↓↓↓
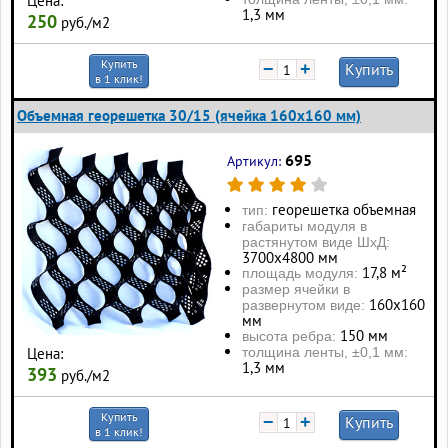
Цена:
1,3 мм
250
руб./м2
Купить
−
+
Купить
в 1 клик!
Объемная георешетка 30/15 (ячейка 160x160 мм)
695
Артикул:
георешетка объемная
тип:
габариты модуля в
растянутом виде ШхД:
3700х4800 мм
17,8 м²
площадь модуля:
размер ячейки в
160х160
развернутом виде:
мм
150 мм
высота ребра:
толщина ленты, ±0,1 мм:
Цена:
1,3 мм
393
руб./м2
Купить
−
+
Купить
в 1 клик!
↑↑↑
▶ _Exercise objective_
Copy out, from the material above, each line where the word "георешетка" is present.

▶ _Exercise answer_
Объемная георешетка 30/15 (ячейка 160x160 мм)
георешетка объемная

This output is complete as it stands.